Purpose for deep neural networks, it resembles a skip connection in ResNets, where the idea is to constrain the flow of information to promote sparsity. However, there the two $h$ would differ. If they're same, it's useless as a nonlinearity, so the only non-triviality is in shifts - it'd be aiming for a very specific feature that I can't think of.

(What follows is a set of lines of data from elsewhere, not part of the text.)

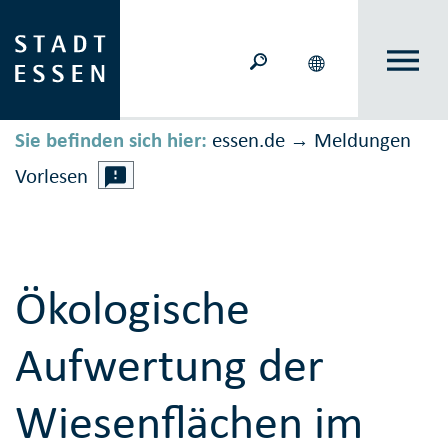
Sie befinden sich hier:
essen.de
Meldungen
→
Vorlesen
Ökologische
Aufwertung der
Wiesenflächen im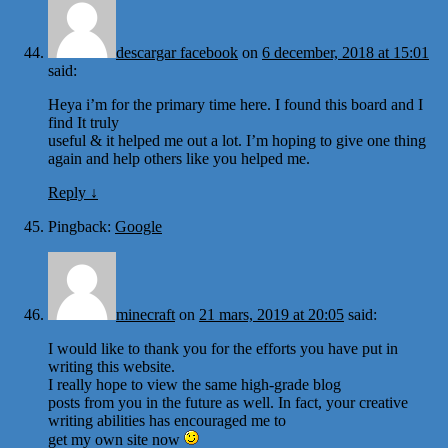
descargar facebook
on
6 december, 2018 at 15:01
said:
Heya i’m for the primary time here. I found this board and I
find It truly
useful & it helped me out a lot. I’m hoping to give one thing
again and help others like you helped me.
Reply
↓
Pingback:
Google
minecraft
on
21 mars, 2019 at 20:05
said:
I would like to thank you for the efforts you have put in
writing this website.
I really hope to view the same high-grade blog
posts from you in the future as well. In fact, your creative
writing abilities has encouraged me to
get my own site now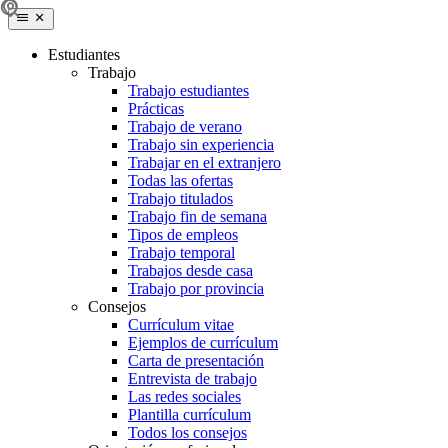
Estudiantes
Trabajo
Trabajo estudiantes
Prácticas
Trabajo de verano
Trabajo sin experiencia
Trabajar en el extranjero
Todas las ofertas
Trabajo titulados
Trabajo fin de semana
Tipos de empleos
Trabajo temporal
Trabajos desde casa
Trabajo por provincia
Consejos
Currículum vitae
Ejemplos de currículum
Carta de presentación
Entrevista de trabajo
Las redes sociales
Plantilla currículum
Todos los consejos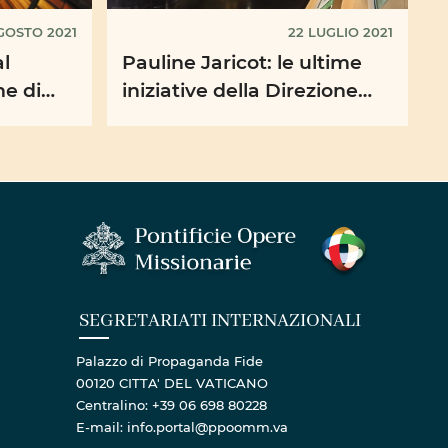
GOSTO 2021
22 LUGLIO 2021
al
Pauline Jaricot: le ultime
ne di
iniziative della Direzione
POM Francia
se di
SEGRETARIATI INTERNAZIONALI
Palazzo di Propaganda Fide
00120 CITTA' DEL VATICANO
Centralino: +39 06 698 80228
E-mail: info.portal@ppoomm.va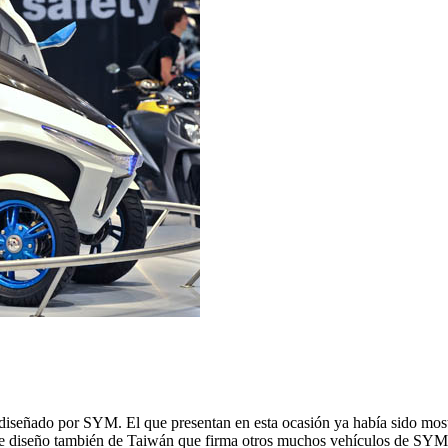
señado por SYM. El que presentan en esta ocasión ya había sido mostr
e diseño también de Taiwán que firma otros muchos vehículos de SYM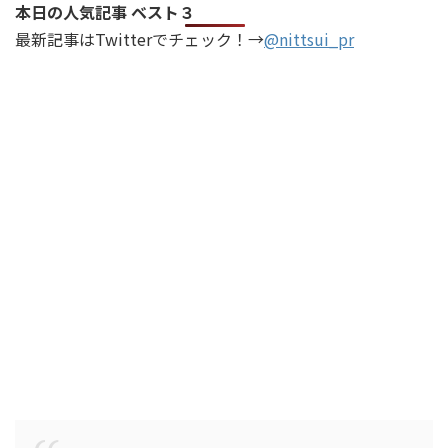
本日の人気記事 ベスト３
最新記事はTwitterでチェック！→
@nittsui_pr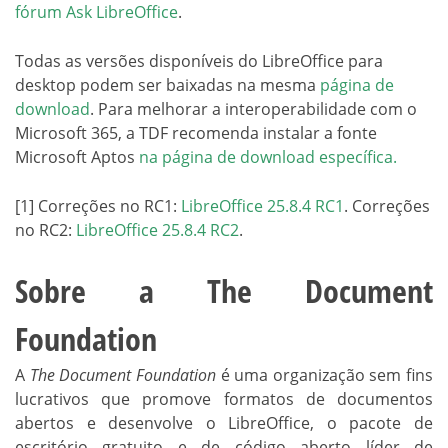
fórum Ask LibreOffice
.
Todas as versões disponíveis do LibreOffice para
desktop podem ser baixadas na mesma
página de
download
. Para melhorar a interoperabilidade com o
Microsoft 365, a TDF recomenda instalar a fonte
Microsoft Aptos
na página de download específica
.
[1] Correções no RC1:
LibreOffice 25.8.4 RC1
. Correções
no RC2:
LibreOffice 25.8.4 RC2
.
Sobre a The Document
Foundation
A
The Document Foundation
é uma organização sem fins
lucrativos que promove formatos de documentos
abertos e desenvolve o LibreOffice, o pacote de
escritório gratuito e de código aberto líder de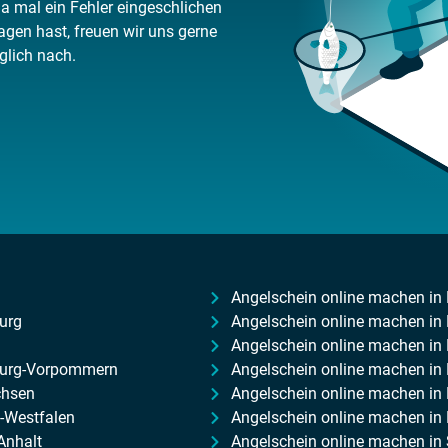
da mal ein Fehler eingeschlichen
gen hast, freuen wir uns gerne
glich nach.
Angelschein online machen in 
urg
Angelschein online machen in
Angelschein online machen i
burg-Vorpommern
Angelschein online machen i
chsen
Angelschein online machen in
-Westfalen
Angelschein online machen in 
Anhalt
Angelschein online machen in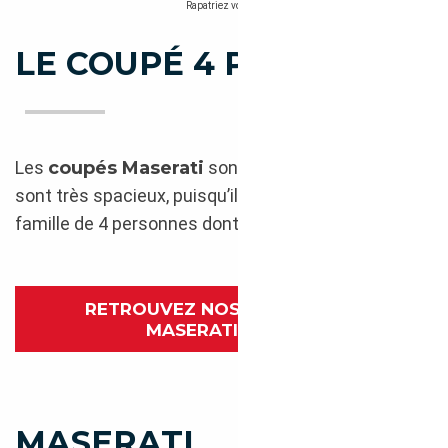
Rapatriez votre Maserati GranTurismo avec l’aide de C
LE COUPÉ 4 PLACES
Les
coupés Maserati
sont classieux ; en cuir, ils
sont très spacieux, puisqu’ils peuvent accueillir une
famille de 4 personnes dont deux sièges enfant !
RETROUVEZ NOS MODÈLES DE
MASERATI GHILBI
MASERATI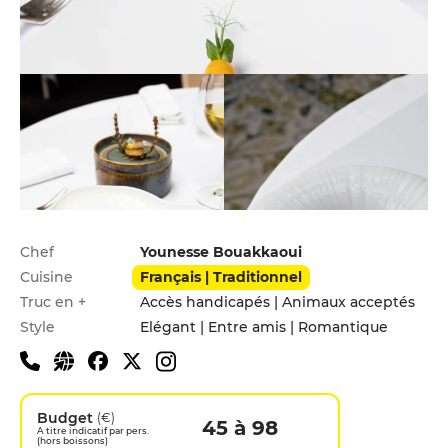
Infos pratiques
Chef
Younesse Bouakkaoui
Cuisine
Français | Traditionnel
Truc en +
Accès handicapés | Animaux acceptés
Style
Elégant | Entre amis | Romantique
Budget
(€)
45 à 98
A titre indicatif par pers.
(hors boissons)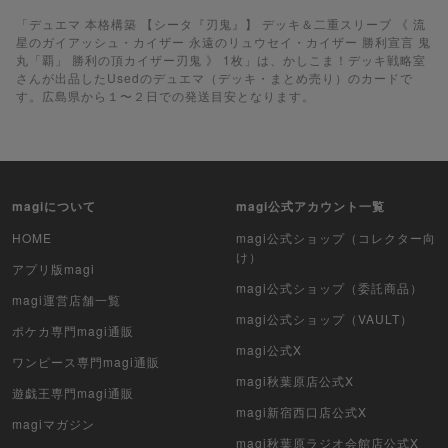
遊戯王
「デュエマ 本格構築 【シータ『刃鬼』】 デッキ＆二重スリーブ 《 流
星のガイアッシュ・カイザー 永遠のリュウセイ・カイザー 勝利宣言 鬼
丸「覇」 勝利の頂カイザー刃鬼 》 1枚」は、かしこま！デッキ戦略室
遊戯王ラッシュデュエル
さんが出品したUsedのデュエマ（デッキ・まとめ売り）のカードで
す。広島県から１〜２日での発送目安となります。
ポケカ（未開封BOX）
遊戯王（未開封BOX）
ポケカ（未開封パック）
magiについて
magi公式アカウント一覧
HOME
magi公式ショップ（コレクター向
遊戯王（未開封パック）
け）
アプリ版magi
デュエル・マスターズ
magi公式ショップ（委託商品）
magi運営店舗一覧
magi公式ショップ（VAULT）
ポケカ専門magi通販
マジック：ザ・ギャザリング
magi公式X
ワンピース専門magi通販
ヴァイスシュヴァルツ
magi秋葉原店公式X
遊戯王専門magi通販
magi新宿西口店公式X
クリプトスペルズ
magiマガジン
magi秋葉原ラジオ会館店公式X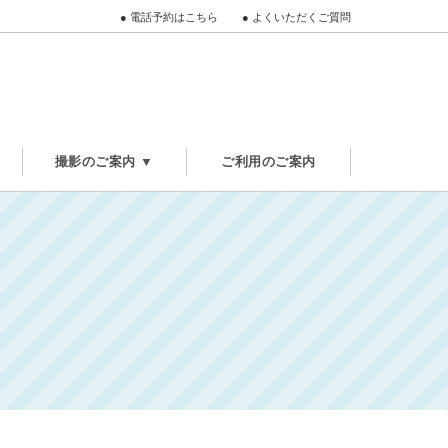
●
電話予約はこちら
●
よくいただくご質問
ぶ
撮影のご案内 ▼
ご利用のご案内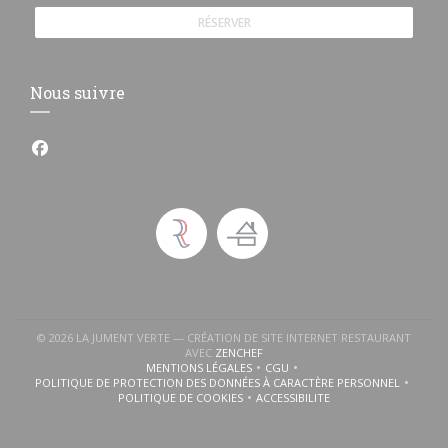
RÉSERVER
Nous suivre
Facebook ((ouvre une nouvelle fenêtre))
© 2026 LA JUMENT VERTE — CRÉATION DE SITE INTERNET RESTAURANT
((OUVRE UNE NOUVELLE FENÊTRE))
AVEC
ZENCHEF
MENTIONS LÉGALES
CGU
((OUVRE UNE NOUVELLE FENÊTRE))
((OUVRE UNE NOUVELLE FENÊTR
POLITIQUE DE PROTECTION DES DONNÉES À CARACTÈRE PERSONNEL
((OUVRE UNE NOUVELLE FENÊTRE))
POLITIQUE DE COOKIES
ACCESSIBILITE
((OUVRE UNE NOUVELLE FENÊTRE))
((OUVRE UNE NOUVELLE FENÊ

Also, the diagram is underspecified; it makes the most sense to also subsample $h[n]$ by 2. For LTI-ness, the conclusions either way don't change as they hold for any general $h$, and this lower compute branch is independent of the upper. The spectral analysis I've done earlier does change significantly, but I won't account for this other (I think esoteric) case, except by saying that now it's never doubling $(x * h)[n]$, nor do I see it adding purpose. Not subsampling $h$ by 2 introduces the independent problem of handling boundaries, as now $h$'s support is relatively doubled. It remains LTI for any integer "shift / sub_factor", and linear for all parameters. I also assumed the upsampling is sinc interpolation / DFT upsampling, else this answer could change entirely.
downsampling operator is not time-invariant
Subsampling isn't time-invariant, but upsampling the subsampling is, under the stated constraints. For the bandlimited case, it's faithfully LTI - for all others, it's "equivalently" so (the math coincides, though in interesting ways). This is explored more fully - with proofs and code validation - at Is downsampling LTI for bandlimited inputs?.